The biggest changes and the layoffs will come at the Logansport and Richmond state hospitals, while units at the Evansville and Madison hospitals will be converted to care for those with serious mental illnesses.

Richmond State Hospital will have 106 of 600 workers laid off and its patient capacity cut from 312 to 211 and its youth services and substance abuse units will close.

Kim Lairson, president of the east-central Indiana chapter of the National Alliance on Mental Illness, said there has been a waiting list to get into the Richmond hospital.

She said many people with mental illnesses end up in prisons instead of psychiatric hospitals after committing violent crimes that are “the result of ill people being out in the community and making very drastic errors.”
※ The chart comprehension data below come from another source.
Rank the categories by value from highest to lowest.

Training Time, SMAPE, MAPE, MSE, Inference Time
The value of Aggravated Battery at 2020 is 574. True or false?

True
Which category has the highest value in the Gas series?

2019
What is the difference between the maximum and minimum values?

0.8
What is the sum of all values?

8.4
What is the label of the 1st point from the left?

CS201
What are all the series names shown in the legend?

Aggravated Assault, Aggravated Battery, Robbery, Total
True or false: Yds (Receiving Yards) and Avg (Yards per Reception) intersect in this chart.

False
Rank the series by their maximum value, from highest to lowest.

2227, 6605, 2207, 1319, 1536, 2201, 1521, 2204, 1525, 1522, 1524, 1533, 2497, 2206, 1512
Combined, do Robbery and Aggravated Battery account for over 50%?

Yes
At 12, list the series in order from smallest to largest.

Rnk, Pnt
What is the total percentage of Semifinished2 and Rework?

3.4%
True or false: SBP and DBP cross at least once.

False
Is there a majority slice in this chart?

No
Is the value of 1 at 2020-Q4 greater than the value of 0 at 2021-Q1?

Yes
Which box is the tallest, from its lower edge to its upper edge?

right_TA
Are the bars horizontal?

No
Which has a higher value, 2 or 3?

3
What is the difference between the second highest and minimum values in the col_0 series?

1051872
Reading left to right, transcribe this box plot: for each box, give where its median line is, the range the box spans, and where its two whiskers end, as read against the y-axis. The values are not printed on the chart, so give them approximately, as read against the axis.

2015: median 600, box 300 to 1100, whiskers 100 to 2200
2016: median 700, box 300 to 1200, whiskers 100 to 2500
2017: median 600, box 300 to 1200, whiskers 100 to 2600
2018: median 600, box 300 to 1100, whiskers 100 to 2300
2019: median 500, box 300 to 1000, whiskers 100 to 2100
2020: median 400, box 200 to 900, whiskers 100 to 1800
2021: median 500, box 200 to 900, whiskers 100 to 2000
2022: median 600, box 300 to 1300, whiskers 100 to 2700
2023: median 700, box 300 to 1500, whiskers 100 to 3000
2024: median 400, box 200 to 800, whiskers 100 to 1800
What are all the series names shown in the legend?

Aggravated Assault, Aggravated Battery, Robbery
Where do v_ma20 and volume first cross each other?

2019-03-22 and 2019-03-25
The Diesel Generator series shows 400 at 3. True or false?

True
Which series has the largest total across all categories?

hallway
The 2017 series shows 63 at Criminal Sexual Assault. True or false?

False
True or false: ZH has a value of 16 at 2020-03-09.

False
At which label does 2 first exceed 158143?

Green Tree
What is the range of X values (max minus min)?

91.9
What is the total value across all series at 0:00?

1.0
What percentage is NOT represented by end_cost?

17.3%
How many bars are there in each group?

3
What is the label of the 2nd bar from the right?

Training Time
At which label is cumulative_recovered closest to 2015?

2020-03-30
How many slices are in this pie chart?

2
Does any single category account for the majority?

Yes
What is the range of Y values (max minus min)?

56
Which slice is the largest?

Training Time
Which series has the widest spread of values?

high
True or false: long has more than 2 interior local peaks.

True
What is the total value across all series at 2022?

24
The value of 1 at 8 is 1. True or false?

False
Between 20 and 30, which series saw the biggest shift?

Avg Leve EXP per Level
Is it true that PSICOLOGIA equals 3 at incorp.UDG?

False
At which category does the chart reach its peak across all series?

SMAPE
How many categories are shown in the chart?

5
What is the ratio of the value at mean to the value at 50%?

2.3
“There is a place for state hospitals and there are people — people who are a danger to themselves and/or other people — that need the care the state hospital provides,” Lairson said Friday.

Jeff Cappa, chief deputy of the Wayne County Sheriff’s Department, said the Richmond hospital’s downsizing “could put a strain on local resources.” He said the Wayne County Jail cannot provide treatment for the mentally ill.

Cappa said it’s unclear what kind of impact it could have for area law enforcement.

“Obviously, we’re going to have to wait and see,” he said.